### Record extracts
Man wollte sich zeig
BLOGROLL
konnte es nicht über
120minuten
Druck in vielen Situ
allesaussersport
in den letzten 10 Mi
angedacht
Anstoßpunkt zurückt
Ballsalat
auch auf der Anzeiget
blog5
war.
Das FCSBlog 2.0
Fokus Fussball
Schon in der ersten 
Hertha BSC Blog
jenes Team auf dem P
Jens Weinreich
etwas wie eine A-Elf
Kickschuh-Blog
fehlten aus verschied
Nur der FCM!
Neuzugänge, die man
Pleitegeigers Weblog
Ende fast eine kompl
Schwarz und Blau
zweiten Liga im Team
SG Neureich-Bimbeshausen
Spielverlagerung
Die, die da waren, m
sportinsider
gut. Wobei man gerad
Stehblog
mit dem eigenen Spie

### Prompt
Reproduce the material above without altering a single character.

### Written answer
Man wollte sich zeig
BLOGROLL
konnte es nicht über
120minuten
Druck in vielen Situ
allesaussersport
in den letzten 10 Mi
angedacht
Anstoßpunkt zurückt
Ballsalat
auch auf der Anzeiget
blog5
war.
Das FCSBlog 2.0
Fokus Fussball
Schon in der ersten 
Hertha BSC Blog
jenes Team auf dem P
Jens Weinreich
etwas wie eine A-Elf
Kickschuh-Blog
fehlten aus verschied
Nur der FCM!
Neuzugänge, die man
Pleitegeigers Weblog
Ende fast eine kompl
Schwarz und Blau
zweiten Liga im Team
SG Neureich-Bimbeshausen
Spielverlagerung
Die, die da waren, m
sportinsider
gut. Wobei man gerad
Stehblog
mit dem eigenen Spie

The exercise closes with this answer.